I picked up two twigs and held them the same way, but nothing happened. I shrugged. “How?”
“I don’t know how you do it. You just do. Let’s shut up for a while, so you can concentrate. Be quiet and see if you can find it inside yourself. It’s there.”
I did as she suggested. After several minutes nothing had happened. I didn’t even know what it would feel like when I found it. I tried to still my thoughts, calm my breathing and relax my muscles.
“Close your eyes.”
I did so and continued to focus on nothing.
“There you go.”
I stared at the twigs in my hands. They’d blended together.
“How did I do that?”
She chuckled. “I don’t know.”
“I wasn’t even thinking about doing it right then. I just cleared my mind.”
“But you picked the twigs up with the intention of joining them. That’s the closest I can come to figuring out what it is you do. We’d better get moving again.”
I practised joining twigs whenever I could, but mostly our day was taken up with an exhausting succession of climbs and descents, running along streams and struggling through tough undergrowth. I was totally lost. I simply had to trust that Min possessed some kind of homing signal that was taking us in the general direction of this tribe she relied upon so much.
“Tell me about the Axe,” I asked again when we stopped for the night. “How did you meet them?”
“They were here when we first arrived on these islands.”
“When was that?”
“Six thousand years ago.”
A raindrop splatted on a broad leaf nearby, followed by other isolated drops falling through the canopy overhead. I started to weave a sheet of grasses and flat leaves, using magic to make us a shelter.
“Why did we come here?”
“Before we came to Britain, we lived for two thousand years on the plain where the North Sea is now. You know that used to be land, joining us to mainland Europe, yes?”
“Yes.”
“We lived many lovely lives on that plain.

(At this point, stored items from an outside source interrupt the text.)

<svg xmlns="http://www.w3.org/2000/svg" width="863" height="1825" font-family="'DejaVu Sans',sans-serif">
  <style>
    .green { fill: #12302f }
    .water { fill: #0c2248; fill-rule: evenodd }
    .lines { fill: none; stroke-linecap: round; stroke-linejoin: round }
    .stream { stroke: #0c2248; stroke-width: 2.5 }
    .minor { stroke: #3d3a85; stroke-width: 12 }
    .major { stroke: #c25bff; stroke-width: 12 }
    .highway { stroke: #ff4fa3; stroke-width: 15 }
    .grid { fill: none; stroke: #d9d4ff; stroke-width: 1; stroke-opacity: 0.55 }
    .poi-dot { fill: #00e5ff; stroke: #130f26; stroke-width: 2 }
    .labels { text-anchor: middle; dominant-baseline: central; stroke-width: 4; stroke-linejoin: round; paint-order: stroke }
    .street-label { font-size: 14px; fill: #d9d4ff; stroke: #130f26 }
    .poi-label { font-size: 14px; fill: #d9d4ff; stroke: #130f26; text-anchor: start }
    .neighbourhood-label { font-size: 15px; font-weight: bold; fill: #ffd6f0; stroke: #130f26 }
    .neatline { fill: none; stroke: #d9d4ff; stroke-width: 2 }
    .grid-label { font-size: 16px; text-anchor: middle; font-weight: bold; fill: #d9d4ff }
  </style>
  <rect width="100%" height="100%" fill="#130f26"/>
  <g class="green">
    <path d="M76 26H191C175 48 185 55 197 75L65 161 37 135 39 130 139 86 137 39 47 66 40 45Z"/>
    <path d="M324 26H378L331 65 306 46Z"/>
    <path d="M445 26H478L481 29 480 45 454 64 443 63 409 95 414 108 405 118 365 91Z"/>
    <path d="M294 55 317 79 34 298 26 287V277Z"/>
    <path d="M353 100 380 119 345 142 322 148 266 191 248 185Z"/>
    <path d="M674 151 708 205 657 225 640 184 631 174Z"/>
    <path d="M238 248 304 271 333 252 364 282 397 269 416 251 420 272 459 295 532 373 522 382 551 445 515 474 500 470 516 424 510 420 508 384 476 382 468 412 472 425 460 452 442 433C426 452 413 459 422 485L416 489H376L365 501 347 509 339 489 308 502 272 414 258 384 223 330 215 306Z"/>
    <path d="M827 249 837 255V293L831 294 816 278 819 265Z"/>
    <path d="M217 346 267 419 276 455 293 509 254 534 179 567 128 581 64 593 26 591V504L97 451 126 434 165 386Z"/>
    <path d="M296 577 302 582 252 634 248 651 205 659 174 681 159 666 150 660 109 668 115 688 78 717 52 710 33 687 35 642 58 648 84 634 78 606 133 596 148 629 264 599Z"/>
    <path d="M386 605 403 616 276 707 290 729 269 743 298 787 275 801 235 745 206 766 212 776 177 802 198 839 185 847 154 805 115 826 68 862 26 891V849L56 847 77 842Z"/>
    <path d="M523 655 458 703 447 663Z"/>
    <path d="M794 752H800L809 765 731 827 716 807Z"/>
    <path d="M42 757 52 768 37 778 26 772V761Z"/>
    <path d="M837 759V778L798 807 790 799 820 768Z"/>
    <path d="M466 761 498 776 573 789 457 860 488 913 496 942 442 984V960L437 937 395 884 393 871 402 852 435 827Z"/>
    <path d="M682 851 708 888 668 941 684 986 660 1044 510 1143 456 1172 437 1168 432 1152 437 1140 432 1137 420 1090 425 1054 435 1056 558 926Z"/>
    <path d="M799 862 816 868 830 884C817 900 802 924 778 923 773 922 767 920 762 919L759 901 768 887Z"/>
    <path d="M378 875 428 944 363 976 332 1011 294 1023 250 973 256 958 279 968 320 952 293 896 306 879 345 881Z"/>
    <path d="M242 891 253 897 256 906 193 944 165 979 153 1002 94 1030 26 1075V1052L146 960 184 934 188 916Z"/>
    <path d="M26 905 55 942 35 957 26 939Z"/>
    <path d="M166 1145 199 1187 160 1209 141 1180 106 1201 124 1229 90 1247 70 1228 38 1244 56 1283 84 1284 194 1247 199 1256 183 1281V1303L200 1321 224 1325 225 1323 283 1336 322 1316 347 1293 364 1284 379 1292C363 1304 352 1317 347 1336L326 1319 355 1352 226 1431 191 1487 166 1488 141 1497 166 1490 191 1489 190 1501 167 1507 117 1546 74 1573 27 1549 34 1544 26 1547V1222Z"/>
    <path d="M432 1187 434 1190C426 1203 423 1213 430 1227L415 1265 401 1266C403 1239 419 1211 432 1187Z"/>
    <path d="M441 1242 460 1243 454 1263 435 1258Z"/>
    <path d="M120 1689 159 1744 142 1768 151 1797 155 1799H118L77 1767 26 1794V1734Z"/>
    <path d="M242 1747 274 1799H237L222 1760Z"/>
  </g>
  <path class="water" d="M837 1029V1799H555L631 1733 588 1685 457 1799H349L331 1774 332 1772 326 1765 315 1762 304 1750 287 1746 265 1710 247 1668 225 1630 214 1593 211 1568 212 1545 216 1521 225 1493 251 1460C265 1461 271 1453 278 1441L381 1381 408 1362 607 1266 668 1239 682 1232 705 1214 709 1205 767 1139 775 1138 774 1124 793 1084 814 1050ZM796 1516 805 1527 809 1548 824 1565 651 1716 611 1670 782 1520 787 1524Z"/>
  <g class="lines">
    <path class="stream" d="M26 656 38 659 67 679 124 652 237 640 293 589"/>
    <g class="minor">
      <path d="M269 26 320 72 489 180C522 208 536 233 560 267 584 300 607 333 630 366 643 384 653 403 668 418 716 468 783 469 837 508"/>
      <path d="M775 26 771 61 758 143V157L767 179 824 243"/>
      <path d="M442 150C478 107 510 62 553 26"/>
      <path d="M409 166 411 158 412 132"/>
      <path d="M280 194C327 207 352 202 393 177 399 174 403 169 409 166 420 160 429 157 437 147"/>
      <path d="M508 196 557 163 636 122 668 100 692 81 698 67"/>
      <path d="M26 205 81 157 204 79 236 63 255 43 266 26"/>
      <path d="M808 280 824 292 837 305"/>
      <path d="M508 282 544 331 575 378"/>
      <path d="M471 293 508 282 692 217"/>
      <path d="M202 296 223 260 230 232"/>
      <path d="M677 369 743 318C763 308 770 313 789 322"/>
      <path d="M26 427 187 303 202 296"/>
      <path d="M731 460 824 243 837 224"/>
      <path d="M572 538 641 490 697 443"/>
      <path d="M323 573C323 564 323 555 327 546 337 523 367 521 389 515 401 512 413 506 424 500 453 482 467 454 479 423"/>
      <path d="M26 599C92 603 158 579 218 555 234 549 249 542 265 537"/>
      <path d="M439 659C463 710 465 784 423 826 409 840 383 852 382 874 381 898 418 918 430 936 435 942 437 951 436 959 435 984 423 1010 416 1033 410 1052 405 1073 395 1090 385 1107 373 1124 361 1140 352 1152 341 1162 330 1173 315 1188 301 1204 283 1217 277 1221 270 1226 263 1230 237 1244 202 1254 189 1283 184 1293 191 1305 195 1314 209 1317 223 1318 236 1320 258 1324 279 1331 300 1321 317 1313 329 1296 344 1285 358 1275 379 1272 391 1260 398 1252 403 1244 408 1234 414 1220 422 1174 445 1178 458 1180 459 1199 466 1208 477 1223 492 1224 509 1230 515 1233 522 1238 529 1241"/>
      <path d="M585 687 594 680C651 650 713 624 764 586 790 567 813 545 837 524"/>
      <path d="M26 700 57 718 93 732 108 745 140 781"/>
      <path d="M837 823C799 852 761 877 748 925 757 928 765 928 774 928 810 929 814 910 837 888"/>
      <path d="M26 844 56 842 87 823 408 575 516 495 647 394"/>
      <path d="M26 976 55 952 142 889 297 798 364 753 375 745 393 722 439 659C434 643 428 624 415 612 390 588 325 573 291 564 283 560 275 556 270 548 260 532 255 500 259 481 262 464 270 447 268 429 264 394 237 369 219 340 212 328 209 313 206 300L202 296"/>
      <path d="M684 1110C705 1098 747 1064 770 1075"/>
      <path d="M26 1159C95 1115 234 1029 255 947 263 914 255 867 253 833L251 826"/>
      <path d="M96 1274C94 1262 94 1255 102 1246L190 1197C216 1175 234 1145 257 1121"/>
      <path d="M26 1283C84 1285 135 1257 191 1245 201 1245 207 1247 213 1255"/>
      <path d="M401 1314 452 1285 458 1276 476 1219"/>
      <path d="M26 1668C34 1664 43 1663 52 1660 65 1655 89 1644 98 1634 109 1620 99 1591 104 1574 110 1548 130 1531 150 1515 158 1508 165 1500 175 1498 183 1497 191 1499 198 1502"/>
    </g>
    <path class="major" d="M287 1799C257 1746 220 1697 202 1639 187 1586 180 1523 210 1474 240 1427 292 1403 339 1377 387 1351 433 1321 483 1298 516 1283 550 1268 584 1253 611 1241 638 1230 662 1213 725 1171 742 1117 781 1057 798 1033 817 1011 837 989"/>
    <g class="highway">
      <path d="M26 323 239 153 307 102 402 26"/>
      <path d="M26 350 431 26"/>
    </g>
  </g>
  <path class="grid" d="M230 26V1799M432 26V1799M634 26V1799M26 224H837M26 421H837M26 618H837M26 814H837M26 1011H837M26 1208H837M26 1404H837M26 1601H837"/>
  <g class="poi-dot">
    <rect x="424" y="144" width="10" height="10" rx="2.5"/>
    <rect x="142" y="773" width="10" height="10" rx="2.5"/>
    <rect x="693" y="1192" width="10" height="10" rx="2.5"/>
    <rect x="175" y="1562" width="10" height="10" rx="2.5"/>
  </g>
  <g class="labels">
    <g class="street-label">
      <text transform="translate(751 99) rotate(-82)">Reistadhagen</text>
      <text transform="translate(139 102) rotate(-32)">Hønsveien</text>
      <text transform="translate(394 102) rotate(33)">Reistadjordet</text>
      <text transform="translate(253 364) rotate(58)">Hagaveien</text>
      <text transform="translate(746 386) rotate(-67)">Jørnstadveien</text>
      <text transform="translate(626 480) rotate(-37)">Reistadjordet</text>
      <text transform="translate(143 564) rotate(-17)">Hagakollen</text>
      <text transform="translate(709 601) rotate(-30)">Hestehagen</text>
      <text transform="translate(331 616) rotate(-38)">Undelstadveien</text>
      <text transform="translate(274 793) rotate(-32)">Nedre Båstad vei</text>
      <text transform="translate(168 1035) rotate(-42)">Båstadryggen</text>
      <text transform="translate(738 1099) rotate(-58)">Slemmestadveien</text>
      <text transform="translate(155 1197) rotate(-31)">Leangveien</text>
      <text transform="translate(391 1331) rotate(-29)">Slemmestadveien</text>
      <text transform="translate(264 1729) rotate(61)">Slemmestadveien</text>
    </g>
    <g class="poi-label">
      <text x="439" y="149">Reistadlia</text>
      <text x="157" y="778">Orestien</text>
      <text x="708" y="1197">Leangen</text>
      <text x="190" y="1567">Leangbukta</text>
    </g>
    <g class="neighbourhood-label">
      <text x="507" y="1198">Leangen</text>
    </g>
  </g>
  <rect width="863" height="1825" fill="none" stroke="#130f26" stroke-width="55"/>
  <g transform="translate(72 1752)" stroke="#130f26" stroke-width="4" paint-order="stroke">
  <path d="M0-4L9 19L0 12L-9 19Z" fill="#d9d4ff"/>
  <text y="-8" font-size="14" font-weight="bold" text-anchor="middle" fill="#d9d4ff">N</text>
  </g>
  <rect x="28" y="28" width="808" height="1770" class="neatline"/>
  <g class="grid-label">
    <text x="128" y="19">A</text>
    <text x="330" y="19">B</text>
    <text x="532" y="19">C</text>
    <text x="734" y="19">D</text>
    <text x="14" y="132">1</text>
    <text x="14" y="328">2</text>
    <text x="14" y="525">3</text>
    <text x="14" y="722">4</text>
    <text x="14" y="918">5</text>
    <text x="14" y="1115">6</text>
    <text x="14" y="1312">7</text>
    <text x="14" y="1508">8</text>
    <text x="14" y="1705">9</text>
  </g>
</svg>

Before that Tyac hunted us all over Europe and Asia for four thousand years after Atlantis sank. We fooled him and sent him east to Russia while we escaped south into Sumer, where we lived for a century among Atlantean descendants. Iraq now.”
She gazed into the past and smiled fondly. “The Sumerians called us Anunnaki for our magic. It meant ‘those who came from heaven.’ When Tyac tracked us there we gave him the slip again and ran northwest for months, until we came to the great river.”
I hungered for information. Without knowledge, I would never be more than his quarry. “How did we escape him that time?”
“We were in Eridu. It’s easier to live invisibly in a city. You died of old age in my arms, gazing out across the Lower Sea from our little villa.”
Behind my eyelids I glimpsed a moonlit panorama. “On a cliff.”
“On a cliff, yes.” She stroked my cheek. “And you were reborn a few months later in that same villa to my maidservant, Amalia.”
“Does that happen often? Keeping it in the family?”
“Only twice in all our time together.”
“What was she like?”
“Amalia? She was an Atlantean. Her grandparents were our dear friends, and I offered to employ her when she married Hud, an acrobat. They were only twelve. Her parents went mad.”
“I bet they did.”
“Anyway, by the time you could walk and talk, our bond was strong again. You knew things no normal child would. When you were seven years old, you remembered who we were.”
I studied the peaceful seascape in my mind’s eye.
“There was an earthquake,” Min continued. “Hundreds of people died, including Amalia and all her family, except you.”
I saw it: broken buildings smoking in the dawn light; broken bodies buried in haste; grief and shock everywhere. And something else—something terrible moving in the ruins at night.
“Tyac was there.”
She nodded. “We’d had a bad feeling as the Anunnak community grew. Before the earthquake, people were trying to re-create the Atlantean culture. They were working from oral tradition and getting most of it wrong, but it was becoming recognisable, and we knew Tyac would come to investigate sooner or later.”